City accepting bids for Public Safety Complex

By HASKEL BURNS,

Almost two months after approving the issuance of $45 million in general obligations bonds for construction of the upcoming Public Safety Complex, Hattiesburg City Council members have opened up that project for possible contractors.

Council members recently voted unanimously to advertise bids for the complex, which will eventually serve as the new home of Hattiesburg Police Department and municipal court on the James Street site of the former HPD building. Sealed bids will be received by city officials at City Hall, 200 Forrest St. in downtown Hattiesburg, until 10 a.m. Dec. 21.

The bid advertisements were allowed, in part, by the recent completion of the city’s audit for Fiscal Year 2017, which enabled city officials to reapply for the city’s bond rating with credit rating firm Moody’s. The rating was suspended last year because of the late completion of the Fiscal Year 2015 audit.

“It’s truly wonderful to have that audit behind us, and get our rating back and to start to the police complex,” City Council President Carter Carroll said.

Bid documents can be obtained in hard form for a deposit of $500 per set, made payable to Albert & McCleskey Associate Architects. Fifty percent of the deposit will be refunded to the document holder upon the return of the documents to the architect in good condition no later than 10 calendar days after the bid date.

Downloading bid documents, as well as submitting electronic bids, can be completed at www.centralbidding.com.

Each bid must be received in a sealed envelope with “Hattiesburg Public Safety Complex Bid Package” on the lower left-hand corner of the envelope. City council members will review the bids and choose the lowest and best proposal at a future date.

A pre-bid meeting, which all bidders are encouraged to attend, will be held at 10 a.m. at the Public Safety Complex site, 701 James St. in Hattiesburg.

Along with accepting the advertisement of bids, council members also voted to accept several drawings for the Public Safety Complex, including civil drawings, drawings for the former Methodist hospital at the site, and police and court building drawings.

“The Public Safety Complex project is something that has been discussed for a number of years and especially during my campaign over a year and a half ago, so I am excited that our city council voted to move the project along by putting it out to bid,” Ward 1 Councilman Jeffrey George said. “This is a great step forward for our city as we work towards building a much-needed permanent home for our police department.

“I am also pleased that our administration has approached this project in a way that should ensure construction costs stay under control in order to save taxpayer dollars.”

Of the $45 million in bonds – which are to be sold to the Mississippi Development Bank – no more than $27 million is expected to go toward the safety complex, with the remaining amount available if needed for other municipal projects.

Mayor Toby Barker said the $45 million is the maximum amount the city can issue in bond indebtness without raising taxes, and will provide the city flexibility to issue more series of bonds if the council chooses to move forward with any other major transportation or infrastructure projects.

“By setting the potential bonds in the maximum amount – not just enough for one project, not just at $27 million or $32 million – we can actually maximize the impact of what we’re going to do now, without raising taxes,” Barker said in a previous story. “However, I want you to know that if we embark on any additional projects other than police stations or fire stations, it’s our administration’s position that these need to be projects with at least a 30 to 50-year life span.

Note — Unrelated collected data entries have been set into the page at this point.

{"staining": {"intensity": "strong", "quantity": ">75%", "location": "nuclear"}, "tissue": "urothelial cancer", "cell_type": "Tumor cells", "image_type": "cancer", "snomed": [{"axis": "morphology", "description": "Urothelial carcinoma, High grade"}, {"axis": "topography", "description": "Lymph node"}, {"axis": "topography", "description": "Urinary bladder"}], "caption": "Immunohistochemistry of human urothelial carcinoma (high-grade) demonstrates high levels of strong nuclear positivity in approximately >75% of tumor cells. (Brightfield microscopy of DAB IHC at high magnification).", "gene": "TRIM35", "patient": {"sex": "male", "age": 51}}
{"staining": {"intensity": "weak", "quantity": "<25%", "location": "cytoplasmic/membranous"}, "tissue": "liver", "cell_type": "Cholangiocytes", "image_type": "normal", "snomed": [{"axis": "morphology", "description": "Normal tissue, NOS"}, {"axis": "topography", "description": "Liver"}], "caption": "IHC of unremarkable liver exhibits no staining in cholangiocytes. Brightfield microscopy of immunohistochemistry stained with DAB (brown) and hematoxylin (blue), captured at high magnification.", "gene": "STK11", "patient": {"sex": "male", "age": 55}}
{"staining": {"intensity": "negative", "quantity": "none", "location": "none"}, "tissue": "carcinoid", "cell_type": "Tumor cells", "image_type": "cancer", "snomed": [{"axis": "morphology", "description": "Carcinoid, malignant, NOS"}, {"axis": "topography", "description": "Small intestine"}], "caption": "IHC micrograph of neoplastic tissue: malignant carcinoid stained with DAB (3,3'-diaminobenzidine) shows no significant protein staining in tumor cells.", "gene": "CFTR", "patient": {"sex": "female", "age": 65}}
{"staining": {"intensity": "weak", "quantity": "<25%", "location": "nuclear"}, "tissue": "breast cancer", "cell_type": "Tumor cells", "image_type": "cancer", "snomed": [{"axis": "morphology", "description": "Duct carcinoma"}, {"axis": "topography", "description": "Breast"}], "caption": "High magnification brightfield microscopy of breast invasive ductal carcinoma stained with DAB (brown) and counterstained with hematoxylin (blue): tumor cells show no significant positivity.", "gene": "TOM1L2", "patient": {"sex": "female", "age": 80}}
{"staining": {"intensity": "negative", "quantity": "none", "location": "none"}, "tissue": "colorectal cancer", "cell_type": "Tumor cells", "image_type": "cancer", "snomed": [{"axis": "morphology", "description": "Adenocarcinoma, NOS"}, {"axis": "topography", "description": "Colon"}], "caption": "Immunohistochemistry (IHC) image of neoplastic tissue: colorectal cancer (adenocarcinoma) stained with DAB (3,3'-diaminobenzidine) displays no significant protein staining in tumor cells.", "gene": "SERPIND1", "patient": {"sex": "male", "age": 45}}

“These need to be game-changing projects. And we know that we have some very particular needs in that category, but we are not, any more, going to issue long-term debt to do things like just pave streets. We can meet that need by smart budgeting and fiscal discipline.”

The Public Safety Complex project, which has been discussed for the last several years as a solution to the police department’s aging facilities, took its first official step in September 2016 when municipal court moved from the James Street site to its temporary location in the former federal courthouse on West Pine Street. That move was followed by the Parks and Recreation Department, which moved from Katie Avenue to a new location at Tatum Park, allowing HPD’s dispatch to move temporarily into the Katie Avenue Building.

LIFE of Mississippi, which was located adjacent to the former HPD building, then moved into a new location on West 7th Street before HPD staff moved into their temporary location on Klondyke Street.

Some time after demolition on the James Street site is finished – minus the hospital section, which will stay intact – construction will begin at that location on the Public Safety Complex. That process is expected to take about four years, at which point HFP and municipal court will move into the new facility.

In addition to new digs for the police department and municipal court, initial plans for the Public Safety Complex included a new facility for Hattiesburg Fire Department administration, which is currently located on Corinne Street. But after the cost for the project rose from an estimated $25 million to as high as $40 million – with a cap of $32 million in between – Barker proposed scaling back the project, including starting without the fire administration building.

“The estimated price tag grew over the past several years as more ancillary facilities were added to the plan,” he said. “But when this council and this administration took office last summer, we began to study on ways to scale back the project so that it would meet the needs of our police department while being affordable on our residents and not tying the hands of future administrations and city councils.

“So we have taken this project back to its original intent: a new police station and municipal court facility. In addition, our intent – subject to council authorization and approval – is for this project to bid out instead of doing certificate of occupation.”